[[ Data for processing, beginning ]]
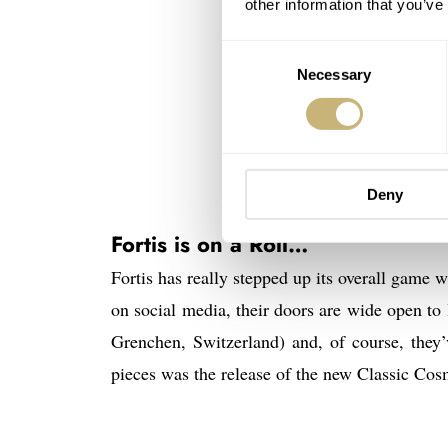
other information that you’ve
Consent
Necessary
Selection
Deny
The
Fortis is on a Roll…
Fortis has really stepped up its overall game 
on social media, their doors are wide open to 
Grenchen, Switzerland) and, of course, they
pieces was the release of the new Classic Co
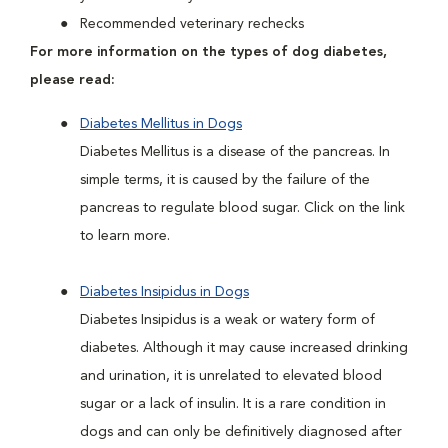
Recommended veterinary rechecks
For more information on the types of dog diabetes,
please read:
Diabetes Mellitus in Dogs
Diabetes Mellitus is a disease of the pancreas. In
simple terms, it is caused by the failure of the
pancreas to regulate blood sugar. Click on the link
to learn more.
Diabetes Insipidus in Dogs
Diabetes Insipidus is a weak or watery form of
diabetes. Although it may cause increased drinking
and urination, it is unrelated to elevated blood
sugar or a lack of insulin. It is a rare condition in
dogs and can only be definitively diagnosed after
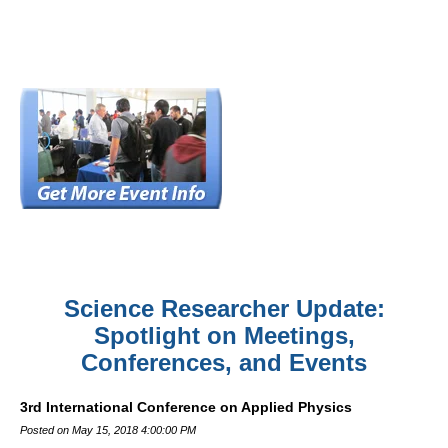
Science Researcher Update:
Spotlight on Meetings,
Conferences, and Events
3rd International Conference on Applied Physics
Posted on May 15, 2018 4:00:00 PM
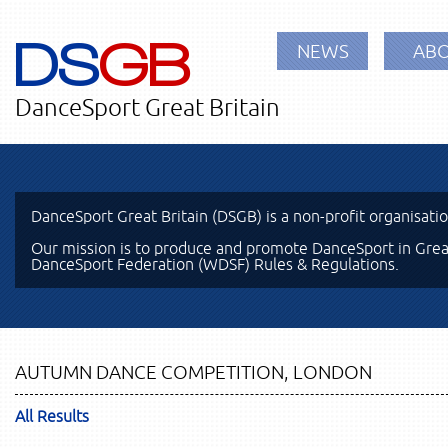
DS
GB
NEWS
ABO
DanceSport Great Britain
DanceSport Great Britain (DSGB) is a non-profit organisati
Our mission is to produce and promote DanceSport in Great
DanceSport Federation (WDSF) Rules & Regulations.
AUTUMN DANCE COMPETITION, LONDON
All Results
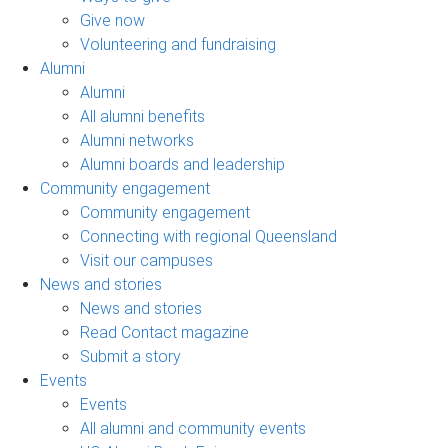
Give now
Volunteering and fundraising
Alumni
Alumni
All alumni benefits
Alumni networks
Alumni boards and leadership
Community engagement
Community engagement
Connecting with regional Queensland
Visit our campuses
News and stories
News and stories
Read Contact magazine
Submit a story
Events
Events
All alumni and community events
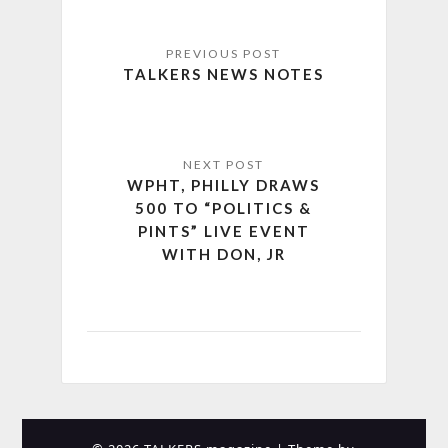
TALKERS NEWS NOTES
WPHT, PHILLY DRAWS
500 TO “POLITICS &
PINTS” LIVE EVENT
WITH DON, JR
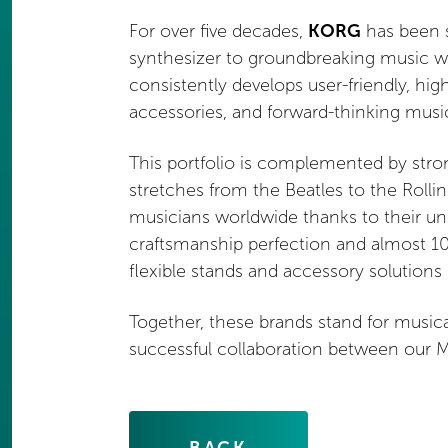
For over five decades,
KORG
has been s
synthesizer to groundbreaking music wo
consistently develops user-friendly, hi
accessories, and forward-thinking musi
This portfolio is complemented by str
stretches from the Beatles to the Rolli
musicians worldwide thanks to their u
craftsmanship perfection and almost 10
flexible stands and accessory solutions
Together, these brands stand for musical
successful collaboration between our MU
BACK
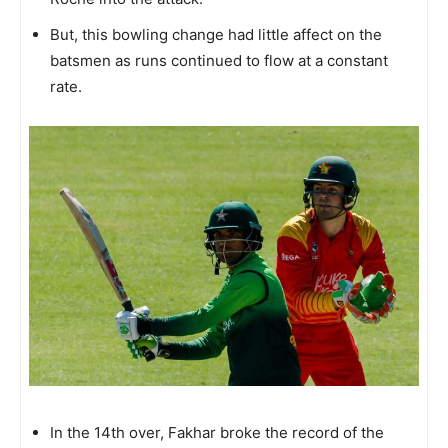
But, this bowling change had little affect on the
batsmen as runs continued to flow at a constant
rate.
In the 14th over, Fakhar broke the record of the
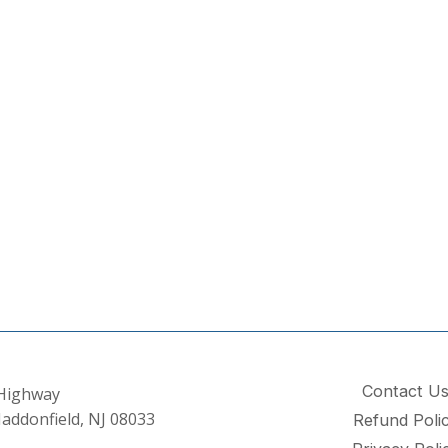
Contact U
 Highway
addonfield, NJ 08033
Refund Poli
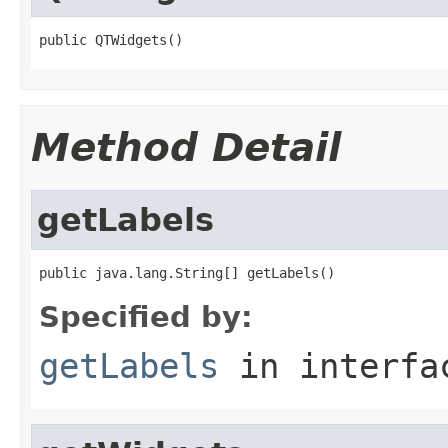
public QTWidgets()
Method Detail
getLabels
public java.lang.String[] getLabels()
Specified by:
getLabels
in interf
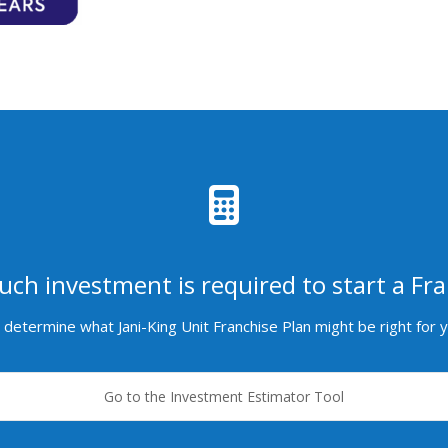
ch investment is required to start a Fra
determine what Jani-King Unit Franchise Plan might be right for 
Go to the Investment Estimator Tool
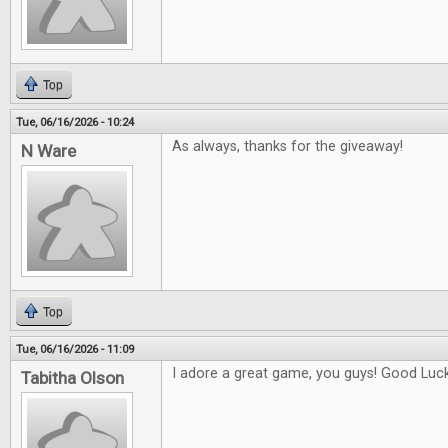
Top
Tue, 06/16/2026 - 10:24
As always, thanks for the giveaway!
N Ware
Top
Tue, 06/16/2026 - 11:09
I adore a great game, you guys! Good Luck 
Tabitha Olson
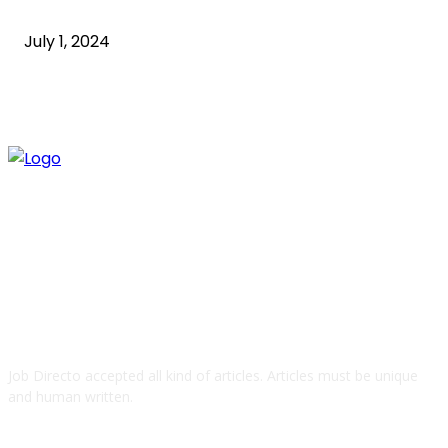
what is technology
July 1, 2024
ABOUT US
Job Directo accepted all kind of articles. Articles must be unique
and human written.
QUICK LINKS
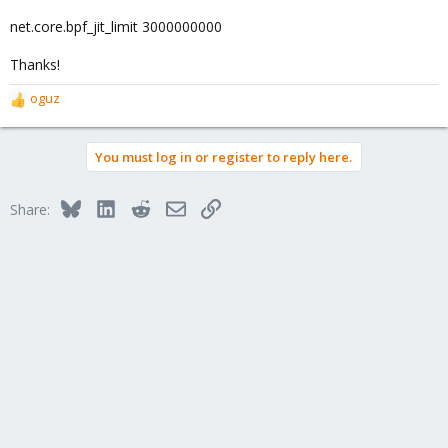
net.core.bpf_jit_limit 3000000000
Thanks!
oguz
R
e
a
You must log in or register to reply here.
c
t
i
Bluesky
LinkedIn
Reddit
Email
Link
Share:
o
n
s
:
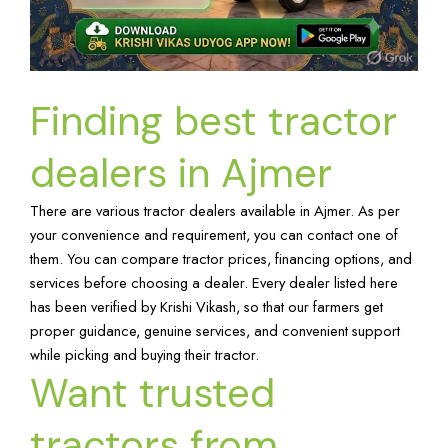
Finding best tractor
dealers in Ajmer
There are various tractor dealers available in Ajmer. As per
your convenience and requirement, you can contact one of
them. You can compare tractor prices, financing options, and
services before choosing a dealer. Every dealer listed here
has been verified by Krishi Vikash, so that our farmers get
proper guidance, genuine services, and convenient support
while picking and buying their tractor.
Want trusted
tractors from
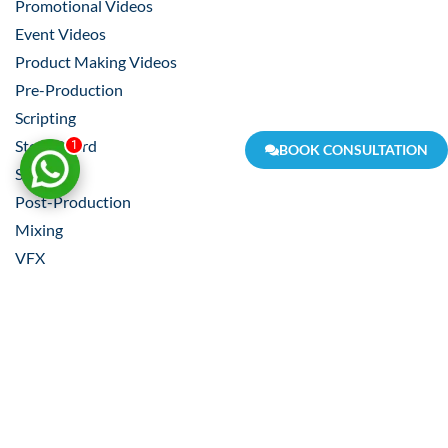
Promotional Videos
Event Videos
Product Making Videos
Pre-Production
Scripting
Story Board
1
BOOK CONSULTATION
Shooting
Post-Production
Mixing
VFX
Video Editing
Composition
Scripting
Voice Over
Shooting
Locality VR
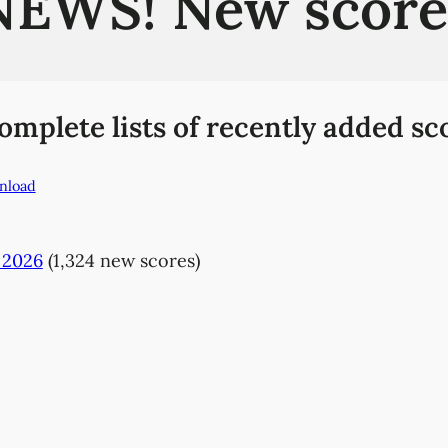
NEWS! New score
plete lists of recently added sco
nload
 2026
(1,324 new scores)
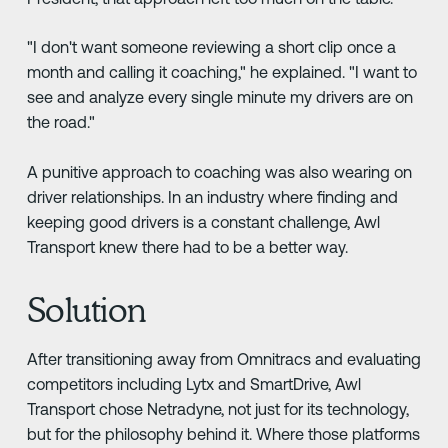
"I don't want someone reviewing a short clip once a
month and calling it coaching," he explained. "I want to
see and analyze every single minute my drivers are on
the road."
A punitive approach to coaching was also wearing on
driver relationships. In an industry where finding and
keeping good drivers is a constant challenge, Awl
Transport knew there had to be a better way.
Solution
After transitioning away from Omnitracs and evaluating
competitors including Lytx and SmartDrive, Awl
Transport chose Netradyne, not just for its technology,
but for the philosophy behind it. Where those platforms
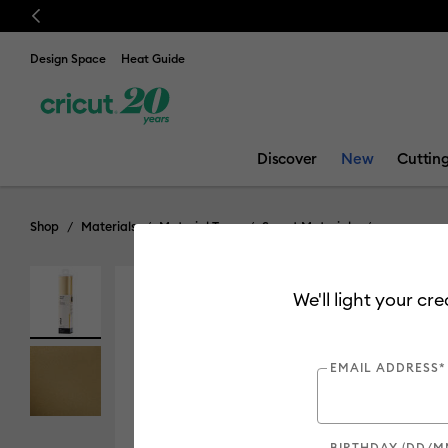
Previous
Design Space
Heat Guide
Discover
New
Cuttin
Shop
Materials
Material Type
Smart Materials
We'll light your cr
EMAIL ADDRESS*
BIRTHDAY (DD/M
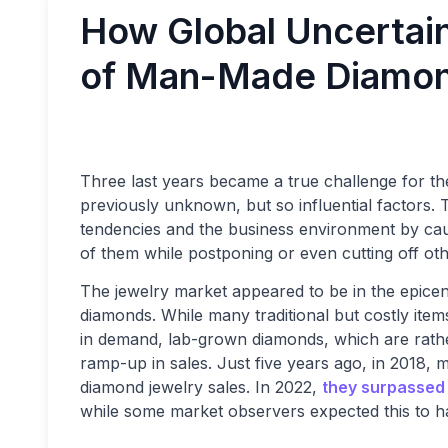
How Global Uncertain
of Man-Made Diamon
Three last years became a true challenge for t
previously unknown, but so influential factors.
tendencies and the business environment by ca
of them while postponing or even cutting off oth
The jewelry market appeared to be in the epice
diamonds. While many traditional but costly items
in demand, lab-grown diamonds, which are rath
ramp-up in sales. Just five years ago, in 2018
diamond jewelry sales. In 2022,
they surpassed
while some market observers expected this to h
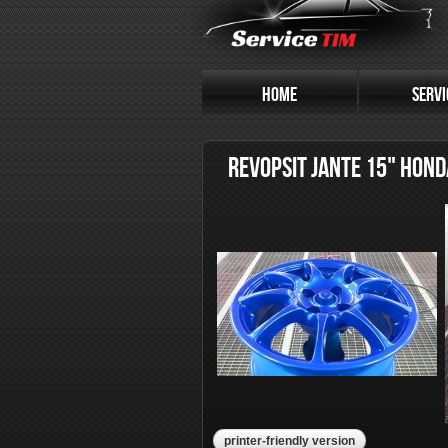
HOME
SERVI
REVOPSIT JANTE 15" HOND
printer-friendly version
[[ Data for processing, end ]]
Format the text of all the items above as a Markdown table with two columns, Row and Line. Number the rows, skip blank lines, and leave the pictures out.

- Output for this exercise -
| Row | Line |
|---|---|
| 1 | other information that you’ve |
| 2 | Consent |
| 3 | Necessary |
| 4 | Selection |
| 5 | Deny |
| 6 | The |
| 7 | Fortis is on a Roll… |
| 8 | Fortis has really stepped up its overall game  |
| 9 | on social media, their doors are wide open to  |
| 10 | Grenchen, Switzerland) and, of course, they |
| 11 | pieces was the release of the new Classic Co |
| 12 | Recommended veterinary rechecks |
| 13 | For more information on the types of dog diabetes, |
| 14 | please read: |
| 15 | Diabetes Mellitus in Dogs |
| 16 | Diabetes Mellitus is a disease of the pancreas. In |
| 17 | simple terms, it is caused by the failure of the |
| 18 | pancreas to regulate blood sugar. Click on the link |
| 19 | to learn more. |
| 20 | Diabetes Insipidus in Dogs |
| 21 | Diabetes Insipidus is a weak or watery form of |
| 22 | diabetes. Although it may cause increased drinking |
| 23 | and urination, it is unrelated to elevated blood |
| 24 | sugar or a lack of insulin. It is a rare condition in |
| 25 | dogs and can only be definitively diagnosed after |
| 26 | Science Researcher Update: |
| 27 | Spotlight on Meetings, |
| 28 | Conferences, and Events |
| 29 | 3rd International Conference on Applied Physics |
| 30 | Posted on May 15, 2018 4:00:00 PM |
| 31 | DS |
| 32 | GB |
| 33 | NEWS |
| 34 | ABO |
| 35 | DanceSport Great Britain |
| 36 | DanceSport Great Britain (DSGB) is a non-profit organisati |
| 37 | Our mission is to produce and promote DanceSport in Great |
| 38 | DanceSport Federation (WDSF) Rules & Regulations. |
| 39 | AUTUMN DANCE COMPETITION, LONDON |
| 40 | All Results |
| 41 | Give now |
| 42 | Volunteering and fundraising |
| 43 | Alumni |
| 44 | Alumni |
| 45 | All alumni benefits |
| 46 | Alumni networks |
| 47 | Alumni boards and leadership |
| 48 | Community engagement |
| 49 | Community engagement |
| 50 | Connecting with regional Queensland |
| 51 | Visit our campuses |
| 52 | News and stories |
| 53 | News and stories |
| 54 | Read Contact magazine |
| 55 | Submit a story |
| 56 | Events |
| 57 | Events |
| 58 | All alumni and community events |
| 59 | TALKERS NEWS NOTES |
| 60 | WPHT, PHILLY DRAWS |
| 61 | 500 TO “POLITICS & |
| 62 | PINTS” LIVE EVENT |
| 63 | WITH DON, JR |
| 64 | For over five decades, |
| 65 | KORG |
| 66 | has been s |
| 67 | synthesizer to groundbreaking music wo |
| 68 | consistently develops user-friendly, hi |
| 69 | accessories, and forward-thinking musi |
| 70 | This portfolio is complemented by str |
| 71 | stretches from the Beatles to the Rolli |
| 72 | musicians worldwide thanks to their u |
| 73 | craftsmanship perfection and almost 10 |
| 74 | flexible stands and accessory solutions |
| 75 | Together, these brands stand for musical |
| 76 | successful collaboration between our MU |
| 77 | BACK |
| 78 | But, this bowling change had little affect on the |
| 79 | batsmen as runs continued to flow at a constant |
| 80 | rate. |
| 81 | In the 14th over, Fakhar broke the record of the |
| 82 | Contact U |
| 83 |  Highway |
| 84 | addonfield, NJ 08033 |
| 85 | Refund Poli |
| 86 | public QTWidgets() |
| 87 | Method Detail |
| 88 | getLabels |
| 89 | public java.lang.String[] getLabels() |
| 90 | Specified by: |
| 91 | getLabels |
| 92 | in interf |
| 93 | ch investment is required to start a Fra |
| 94 | determine what Jani-King Unit Franchise Plan might be right for  |
| 95 | Go to the Investment Estimator Tool |
| 96 | Top |
| 97 | Tue, 06/16/2026 - 10:24 |
| 98 | As always, thanks for the giveaway! |
| 99 | N Ware |
| 100 | Top |
| 101 | Tue, 06/16/2026 - 11:09 |
| 102 | I adore a great game, you guys! Good Luck  |
| 103 | Tabitha Olson |
| 104 | what is technology |
| 105 | July 1, 2024 |
| 106 | ABOUT US |
| 107 | Job Directo accepted all kind of articles. Articles must be unique |
| 108 | and human written. |
| 109 | QUICK LINKS |
| 110 | net.core.bpf_jit_limit 3000000000 |
| 111 | Thanks! |
| 112 | oguz |
| 113 | R |
| 114 | e |
| 115 | a |
| 116 | You must log in or register to reply here. |
| 117 | c |
| 118 | t |
| 119 | i |
| 120 | Bluesky |
| 121 | LinkedIn |
| 122 | Reddit |
| 123 | Email |
| 124 | Link |
| 125 | Share: |
| 126 | o |
| 127 | n |
| 128 | s |
| 129 | : |
| 130 | Finding best tractor |
| 131 | dealers in Ajmer |
| 132 | There are various tractor dealers available in Ajmer. As per |
| 133 | your convenience and requirement, you can contact one of |
| 134 | them. You can compare tractor prices, financing options, and |
| 135 | services before choosing a dealer. Every dealer listed here |
| 136 | has been verified by Krishi Vikash, so that our farmers get |
| 137 | proper guidance, genuine services, and convenient support |
| 138 | while picking and buying their tractor. |
| 139 | Want trusted |
| 140 | tractors from |
| 141 | Promotional Videos |
| 142 | Event Videos |
| 143 | Product Making Videos |
| 144 | Pre-Production |
| 145 | Scripting |
| 146 | Story Board |
| 147 | 1 |
| 148 | BOOK CONSULTATION |
| 149 | Shooting |
| 150 | Post-Production |
| 151 | Mixing |
| 152 | VFX |
| 153 | Video Editing |
| 154 | Composition |
| 155 | Scripting |
| 156 | Voice Over |
| 157 | Shooting |
| 158 | Locality VR |
| 159 | NEWS! New score |
| 160 | plete lists of recently added sco |
| 161 | nload |
| 162 |  2026 |
| 163 | (1,324 new scores) |
| 164 | "I don't want someone reviewing a short clip once a |
| 165 | month and calling it coaching," he explained. "I want to |
| 166 | see and analyze every single minute my drivers are on |
| 167 | the road." |
| 168 | A punitive approach to coaching was also wearing on |
| 169 | driver relationships. In an industry where finding and |
| 170 | keeping good drivers is a constant challenge, Awl |
| 171 | Transport knew there had to be a better way. |
| 172 | Solution |
| 173 | After transitioning away from Omnitracs and evaluating |
| 174 | competitors including Lytx and SmartDrive, Awl |
| 175 | Transport chose Netradyne, not just for its technology, |
| 176 | but for the philosophy behind it. Where those platforms |
| 177 | Previous |
| 178 | Design Space |
| 179 | Heat Guide |
| 180 | Discover |
| 181 | New |
| 182 | Cuttin |
| 183 | Shop |
| 184 | Materials |
| 185 | Material Type |
| 186 | Smart Materials |
| 187 | We'll light your cr |
| 188 | EMAIL ADDRESS* |
| 189 | BIRTHDAY (DD/M |
| 190 | How Global Uncertain |
| 191 | of Man-Made Diamon |
| 192 | Three last years became a true challenge for t |
| 193 | previously unknown, but so influential factors. |
| 194 | tendencies and the business environment by ca |
| 195 | of them while postponing or even cutting off oth |
| 196 | The jewelry market appeared to be in the epice |
| 197 | diamonds. While many traditional but costly items |
| 198 | in demand, lab-grown diamonds, which are rath |
| 199 | ramp-up in sales. Just five years ago, in 2018 |
| 200 | diamond jewelry sales. In 2022, |
| 201 | they surpassed |
| 202 | while some market observers expected this to h |
| 203 | HOME |
| 204 | SERVI |
| 205 | REVOPSIT JANTE 15" HOND |
| 206 | printer-friendly version |